[PASSAGE PROVIDED]:
╔══

Git Fundamentals
init, add, commit, status, log
Why it matters
These five commands cover 80% of daily Git usage. Master them and you’ll handle most version control tasks with confidence.
Key concepts
- git init — Create a new Git repository in current directory
- git add — Stage files for the next commit
- git commit — Save a snapshot of staged changes
- git status — Show working tree status
- git log — View commit history
The idea
The Checkpoint Analogy
Think of Git like a video game’s save system:
- git init = Start a new game (enable saving)
- git add = Select which items to save (stage)
- git commit = Create a save point (checkpoint)
- git status = Check what’s changed since last save
- git log = View all your save points
Unlike video games, Git keeps every save point forever. You can always go back.
The Workflow
1. Edit files (work in your editor)
↓
2. git status (see what changed)
↓
3. git add <files> (stage changes)
↓
4. git commit -m "message" (create checkpoint)
↓
5. Repeat
Walkthrough
Setup (One-Time)
# Install Git
sudo apt install git # Ubuntu/Debian
brew install git # macOS
# Configure identity (required for commits)
git config --global user.name "Your Name"

╚══

[PROBLEMS TO SOLVE]:
• a. Return the part of the Git fundamentals text starting with "- git commit = Create" and going on through "<files> (stage changes)", copied word for word.
• b. In the Git fundamentals text, what share of daily Git usage do the five commands cover?

[DATA FOR ANALYSIS]:
╔══

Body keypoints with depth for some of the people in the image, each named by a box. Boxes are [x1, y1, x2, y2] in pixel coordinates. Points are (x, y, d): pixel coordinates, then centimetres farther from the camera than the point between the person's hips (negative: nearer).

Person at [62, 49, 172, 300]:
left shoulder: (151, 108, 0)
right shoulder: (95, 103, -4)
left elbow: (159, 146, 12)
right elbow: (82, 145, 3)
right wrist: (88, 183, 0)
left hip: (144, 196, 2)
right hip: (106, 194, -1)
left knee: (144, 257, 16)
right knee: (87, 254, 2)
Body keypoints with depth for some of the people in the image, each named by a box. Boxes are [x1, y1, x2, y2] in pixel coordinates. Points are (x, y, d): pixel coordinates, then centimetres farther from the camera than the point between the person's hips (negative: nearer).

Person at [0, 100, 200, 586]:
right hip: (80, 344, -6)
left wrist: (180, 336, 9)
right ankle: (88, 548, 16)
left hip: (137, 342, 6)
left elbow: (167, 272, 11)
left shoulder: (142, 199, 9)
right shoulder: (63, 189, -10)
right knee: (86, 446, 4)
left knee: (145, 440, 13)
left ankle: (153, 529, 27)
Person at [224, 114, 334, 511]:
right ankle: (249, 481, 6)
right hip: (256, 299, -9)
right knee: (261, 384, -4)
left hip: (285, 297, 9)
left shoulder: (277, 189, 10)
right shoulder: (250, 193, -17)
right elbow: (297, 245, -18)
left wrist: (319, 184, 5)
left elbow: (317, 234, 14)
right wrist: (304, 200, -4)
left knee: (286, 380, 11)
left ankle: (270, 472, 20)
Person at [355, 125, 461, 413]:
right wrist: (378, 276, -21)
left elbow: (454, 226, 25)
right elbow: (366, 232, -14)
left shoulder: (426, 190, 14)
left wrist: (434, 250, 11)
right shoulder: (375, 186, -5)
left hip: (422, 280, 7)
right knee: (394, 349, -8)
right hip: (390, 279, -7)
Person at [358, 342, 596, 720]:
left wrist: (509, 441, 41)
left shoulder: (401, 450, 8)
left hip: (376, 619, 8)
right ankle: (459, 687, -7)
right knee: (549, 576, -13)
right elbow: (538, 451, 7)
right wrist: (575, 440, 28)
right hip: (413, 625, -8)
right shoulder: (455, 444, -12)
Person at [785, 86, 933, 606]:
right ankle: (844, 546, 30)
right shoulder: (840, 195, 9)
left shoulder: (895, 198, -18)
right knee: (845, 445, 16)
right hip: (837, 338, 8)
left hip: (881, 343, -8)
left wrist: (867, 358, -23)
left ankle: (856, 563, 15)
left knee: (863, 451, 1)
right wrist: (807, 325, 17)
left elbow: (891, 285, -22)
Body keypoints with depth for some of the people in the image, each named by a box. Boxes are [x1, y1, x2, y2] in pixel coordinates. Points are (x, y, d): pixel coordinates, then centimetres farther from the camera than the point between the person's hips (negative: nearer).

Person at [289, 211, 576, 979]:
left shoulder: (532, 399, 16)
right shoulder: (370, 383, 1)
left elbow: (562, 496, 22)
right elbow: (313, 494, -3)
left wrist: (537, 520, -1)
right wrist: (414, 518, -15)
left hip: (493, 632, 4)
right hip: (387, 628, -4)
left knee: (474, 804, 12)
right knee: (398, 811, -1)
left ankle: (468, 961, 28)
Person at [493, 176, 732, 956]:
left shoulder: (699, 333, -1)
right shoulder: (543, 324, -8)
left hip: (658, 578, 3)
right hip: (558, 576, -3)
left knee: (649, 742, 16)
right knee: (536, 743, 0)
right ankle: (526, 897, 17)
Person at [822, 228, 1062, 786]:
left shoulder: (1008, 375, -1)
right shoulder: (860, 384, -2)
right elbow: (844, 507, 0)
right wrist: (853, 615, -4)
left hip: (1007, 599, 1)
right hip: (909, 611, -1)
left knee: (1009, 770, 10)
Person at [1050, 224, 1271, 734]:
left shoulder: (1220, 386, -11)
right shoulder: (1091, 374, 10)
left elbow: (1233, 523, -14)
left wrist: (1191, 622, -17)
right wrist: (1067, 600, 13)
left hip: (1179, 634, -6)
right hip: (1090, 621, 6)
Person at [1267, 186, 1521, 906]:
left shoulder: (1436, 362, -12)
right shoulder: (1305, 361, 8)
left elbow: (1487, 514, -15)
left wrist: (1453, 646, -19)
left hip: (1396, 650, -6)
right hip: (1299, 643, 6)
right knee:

╚══

[ANSWERS BELOW]:
• a.
- git commit = Create a save point (checkpoint)
- git status = Check what’s changed since last save
- git log = View all your save points
Unlike video games, Git keeps every save point forever. You can always go back.
The Workflow
1. Edit files (work in your editor)
↓
2. git status (see what changed)
↓
3. git add <files> (stage changes)

• b. 80%